S’identifiant facilement aux migrants qui débarquent dans un pays inconnu, Ahmed Aboutaleb porte un regard compatissant sur ces milliers d’hommes, de femmes et d’enfants au coeur de la pire crise migratoire qu’ait connue l’Europe depuis la Seconde Guerre mondiale.

« Je n’ai pas de recette, je n’ai que mes propres expériences et ma politique dans ma ville », assure M. Aboutaleb, en fonction depuis 2009, dans un entretien à l’AFP.

Figure connue du paysage politique néerlandais, M. Aboutaleb s’est distingué sur la scène internationale après l’attaque menée en janvier contre l’hebdomadaire satirique français Charlie Hebdo, s’adressant alors avec sa verve habituelle aux musulmans qui ne souhaitent pas « vivre avec la liberté »: « Si ce lieu ne vous convient pas (…), foutez le camp ! »

A 54 ans, M. Aboutaleb défend avec passion la liberté de croyance – « si quelqu’un veut prier 24 heures par jour, qu’y a-t-il de mal à cela? » -, mais rejette fermement l’usage de la violence pour imposer une opinion ou menacer la démocratie.

« En tant que maire, j’aime les gens qui ont des idées radicales », explique-t-il : « C’est grâce à des idées radicales sur la manière de diriger nos civilisations et nos sociétés que nous avons quitté l’Âge de Pierre« .

« Mais ce n’est pas de cela qu’il s’agit, nous parlons ici d’un groupe de gens qui en menacent d’autres, pas seulement parce qu’ils ont des idées radicales, mais aussi parce qu’il pensent détenir une vérité justifiant leurs buts, politiques ou sociaux, par l’usage de la violence ».

‘Jihad’ n’est pas le bon mot

Le travailliste Ahmed Aboutaleb a joué l’apaisement à Rotterdam, premier port d’Europe et ville du célèbre populiste Pim Fortuyn, un critique de l’islam assassiné en 2002 par un homme qui entendait ainsi défendre les immigrés musulmans et les demandeurs d’asile notamment.

Mais alors que les Pays-Bas s’apprêtent à accueillir en 2015 un total de 60 000 demandeurs d’asile, avec désormais 3 000 nouvelles demandes par semaine, des tensions surgissent dans le pays comme ailleurs en Europe.

Non loin des Pays-Bas, en Allemagne, Henriette Reker a été élue dimanche maire de Cologne après avoir été gravement blessée au couteau la veille par un homme opposé à l’arrivée des réfugiés.

M. Aboutaleb a lui-même subi l’ire de ses citoyens la semaine dernière lorsqu’il est venu expliquer aux riverains l’installation dans leur quartier d’un centre pour demandeurs d’asile : le maire a été copieusement insulté et des pierres jetées.

Fils d’un imam sunnite, Ahmed Aboutaleb regrette ce qu’il estime être une profonde méconnaissance de l’islam. « Jihadiste n’est pas le mot qu’il faut utiliser », assure-t-il. « Je suis un jihadiste car je fais chaque jour ce qu’il faut pour ma ville ».

« Il y a 68 définitions du jihad.

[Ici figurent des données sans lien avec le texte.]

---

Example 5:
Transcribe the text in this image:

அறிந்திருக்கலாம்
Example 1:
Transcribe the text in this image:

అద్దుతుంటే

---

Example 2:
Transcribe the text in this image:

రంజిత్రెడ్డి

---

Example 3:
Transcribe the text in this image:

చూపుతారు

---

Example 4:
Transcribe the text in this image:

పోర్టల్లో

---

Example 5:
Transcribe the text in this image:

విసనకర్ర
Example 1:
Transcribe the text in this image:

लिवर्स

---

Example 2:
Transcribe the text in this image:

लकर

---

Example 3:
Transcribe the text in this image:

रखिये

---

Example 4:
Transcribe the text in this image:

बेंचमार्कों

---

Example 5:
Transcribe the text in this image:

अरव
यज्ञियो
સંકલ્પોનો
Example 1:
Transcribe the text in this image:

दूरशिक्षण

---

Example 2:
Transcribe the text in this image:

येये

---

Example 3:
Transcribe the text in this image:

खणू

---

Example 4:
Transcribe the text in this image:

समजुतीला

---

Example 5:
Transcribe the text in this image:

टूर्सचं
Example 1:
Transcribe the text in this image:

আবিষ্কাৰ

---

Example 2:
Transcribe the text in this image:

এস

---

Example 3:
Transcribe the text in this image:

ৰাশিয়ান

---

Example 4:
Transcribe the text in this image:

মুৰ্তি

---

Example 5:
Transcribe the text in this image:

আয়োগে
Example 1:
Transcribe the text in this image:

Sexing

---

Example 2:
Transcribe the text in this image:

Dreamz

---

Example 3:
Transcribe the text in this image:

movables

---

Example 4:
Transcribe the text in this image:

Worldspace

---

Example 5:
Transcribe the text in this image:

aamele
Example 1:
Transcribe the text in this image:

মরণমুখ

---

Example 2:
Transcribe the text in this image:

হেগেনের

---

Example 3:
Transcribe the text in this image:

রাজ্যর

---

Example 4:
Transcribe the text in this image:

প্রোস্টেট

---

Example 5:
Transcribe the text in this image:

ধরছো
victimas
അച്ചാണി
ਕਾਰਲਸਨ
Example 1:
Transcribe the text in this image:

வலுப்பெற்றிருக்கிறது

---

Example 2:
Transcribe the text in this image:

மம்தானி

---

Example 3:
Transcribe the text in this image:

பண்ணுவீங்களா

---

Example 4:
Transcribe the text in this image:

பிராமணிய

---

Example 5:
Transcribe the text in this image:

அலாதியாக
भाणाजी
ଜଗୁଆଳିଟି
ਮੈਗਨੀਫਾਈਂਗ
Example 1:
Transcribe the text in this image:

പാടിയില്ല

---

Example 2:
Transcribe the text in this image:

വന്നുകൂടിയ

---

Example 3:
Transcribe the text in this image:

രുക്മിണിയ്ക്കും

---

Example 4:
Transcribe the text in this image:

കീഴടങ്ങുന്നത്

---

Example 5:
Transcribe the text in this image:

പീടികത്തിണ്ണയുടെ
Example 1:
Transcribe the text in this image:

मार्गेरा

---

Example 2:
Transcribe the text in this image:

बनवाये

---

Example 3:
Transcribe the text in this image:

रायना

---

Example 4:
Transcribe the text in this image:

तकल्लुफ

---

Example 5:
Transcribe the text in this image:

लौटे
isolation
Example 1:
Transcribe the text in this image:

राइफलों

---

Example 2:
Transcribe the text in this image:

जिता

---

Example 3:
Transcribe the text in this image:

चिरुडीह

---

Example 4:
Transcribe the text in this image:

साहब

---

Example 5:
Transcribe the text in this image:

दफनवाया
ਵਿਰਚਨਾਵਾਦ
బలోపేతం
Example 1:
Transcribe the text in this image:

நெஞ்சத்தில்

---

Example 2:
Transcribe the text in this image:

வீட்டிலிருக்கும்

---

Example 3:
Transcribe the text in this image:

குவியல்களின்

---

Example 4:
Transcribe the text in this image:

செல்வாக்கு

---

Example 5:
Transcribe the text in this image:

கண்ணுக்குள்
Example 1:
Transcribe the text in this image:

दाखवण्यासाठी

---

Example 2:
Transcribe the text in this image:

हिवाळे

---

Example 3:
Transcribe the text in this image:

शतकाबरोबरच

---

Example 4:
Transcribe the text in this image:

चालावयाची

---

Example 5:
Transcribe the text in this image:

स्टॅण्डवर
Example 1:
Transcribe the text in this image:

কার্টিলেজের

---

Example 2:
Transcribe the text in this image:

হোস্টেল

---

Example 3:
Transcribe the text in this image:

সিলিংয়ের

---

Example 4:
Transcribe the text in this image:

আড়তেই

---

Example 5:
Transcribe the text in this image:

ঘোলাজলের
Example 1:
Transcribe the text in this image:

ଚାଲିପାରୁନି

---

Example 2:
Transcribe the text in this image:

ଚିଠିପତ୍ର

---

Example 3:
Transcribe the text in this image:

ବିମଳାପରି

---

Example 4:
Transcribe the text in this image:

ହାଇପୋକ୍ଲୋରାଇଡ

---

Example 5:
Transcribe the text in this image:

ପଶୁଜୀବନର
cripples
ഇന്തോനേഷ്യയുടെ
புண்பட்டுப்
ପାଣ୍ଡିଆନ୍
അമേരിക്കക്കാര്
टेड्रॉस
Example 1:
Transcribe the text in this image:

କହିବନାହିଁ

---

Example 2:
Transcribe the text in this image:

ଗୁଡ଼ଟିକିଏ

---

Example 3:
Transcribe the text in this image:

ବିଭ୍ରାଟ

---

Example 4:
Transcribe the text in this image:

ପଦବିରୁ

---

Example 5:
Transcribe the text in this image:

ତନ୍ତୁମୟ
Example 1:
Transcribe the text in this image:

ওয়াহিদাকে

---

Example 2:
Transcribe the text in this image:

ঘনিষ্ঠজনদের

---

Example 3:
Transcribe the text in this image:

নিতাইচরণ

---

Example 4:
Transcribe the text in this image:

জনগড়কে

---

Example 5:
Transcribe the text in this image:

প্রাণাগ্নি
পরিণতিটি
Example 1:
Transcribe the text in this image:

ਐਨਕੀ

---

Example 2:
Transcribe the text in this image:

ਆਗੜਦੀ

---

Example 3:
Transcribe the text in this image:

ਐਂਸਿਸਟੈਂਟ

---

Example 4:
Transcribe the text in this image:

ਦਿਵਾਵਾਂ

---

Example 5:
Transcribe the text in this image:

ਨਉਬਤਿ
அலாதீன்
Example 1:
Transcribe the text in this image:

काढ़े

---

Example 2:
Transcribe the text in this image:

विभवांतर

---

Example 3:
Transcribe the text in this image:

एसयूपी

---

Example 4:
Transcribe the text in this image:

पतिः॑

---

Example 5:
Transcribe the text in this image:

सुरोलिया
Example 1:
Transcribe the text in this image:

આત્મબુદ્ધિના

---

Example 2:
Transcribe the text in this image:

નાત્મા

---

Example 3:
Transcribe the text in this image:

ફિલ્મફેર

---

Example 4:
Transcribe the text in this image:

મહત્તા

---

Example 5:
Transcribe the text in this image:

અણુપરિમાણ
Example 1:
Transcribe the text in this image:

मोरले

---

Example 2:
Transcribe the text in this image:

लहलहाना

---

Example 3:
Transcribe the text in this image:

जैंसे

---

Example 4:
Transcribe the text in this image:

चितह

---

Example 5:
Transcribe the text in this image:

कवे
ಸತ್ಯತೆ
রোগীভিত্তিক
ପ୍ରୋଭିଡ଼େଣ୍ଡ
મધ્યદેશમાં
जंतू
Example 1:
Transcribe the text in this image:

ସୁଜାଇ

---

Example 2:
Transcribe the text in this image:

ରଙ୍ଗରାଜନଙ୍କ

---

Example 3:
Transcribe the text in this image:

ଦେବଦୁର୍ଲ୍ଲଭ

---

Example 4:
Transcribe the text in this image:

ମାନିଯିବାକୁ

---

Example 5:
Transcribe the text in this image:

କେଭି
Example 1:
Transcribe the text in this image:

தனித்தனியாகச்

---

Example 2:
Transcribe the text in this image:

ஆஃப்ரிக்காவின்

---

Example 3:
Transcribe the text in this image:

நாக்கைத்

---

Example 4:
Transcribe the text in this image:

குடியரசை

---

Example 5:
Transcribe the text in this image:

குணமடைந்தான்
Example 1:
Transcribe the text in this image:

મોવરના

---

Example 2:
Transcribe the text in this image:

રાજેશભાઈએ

Si vous enlevez un morceau de verre de la chaussée (…) pour éviter que les vélos soient abîmés, vous êtes un jihadiste », sourit-il.

Les dirigeants, les analystes et tous ceux occupant des fonctions influentes « doivent expliquer aux gens de quoi on parle », soutient M. Aboutaleb, selon lequel parents et éducateurs ont aussi un rôle à jouer.

Ce natif de Beni Sidel, au Maroc, est une des personnalités montantes au sein du parti travailliste néerlandais et certains l’imaginent volontiers en candidat potentiel au prochain poste de Premier ministre.

Humanité 

Sa renommée croissante lui a aussi valu des invitations à la Maison blanche et à l’Assemblée générale de l’ONU pour discuter de la montée en force du groupe Etat Islamique.

« J’ai déjà été au lit sans avoir mangé (…), j’ai marché sans chaussures, je sais ce que l’on ressent quand on vit dehors, qu’il fait froid et qu’on n’a pas de bon manteau », raconte-t-il.

Lors de son arrivée aux Pays-Bas, il se demandait s’il arriverait un jour à maîtriser la langue. « Je pleurais dans mon lit durant ces années, il n’a pas été facile de s’adapter », confie-t-il.

Mais ses expériences ne sont pas, dit-il, « la principale motivation » à ne pas laisser les demandeurs d’asile dormir dans les rues de sa ville: il évoque « les principes de base de l’humanité ».

Rappelant que Rotterdam a été bombardée par les Nazis durant la Seconde guerre mondiale, il relate : « durant la guerre, cette ville a reçu beaucoup de soutien quand les gens […] en avaient besoin. La solidarité est quelque chose de réciproque. A l’époque, ma ville avait besoin d’aide, et maintenant, d’autres ont besoin d’aide ».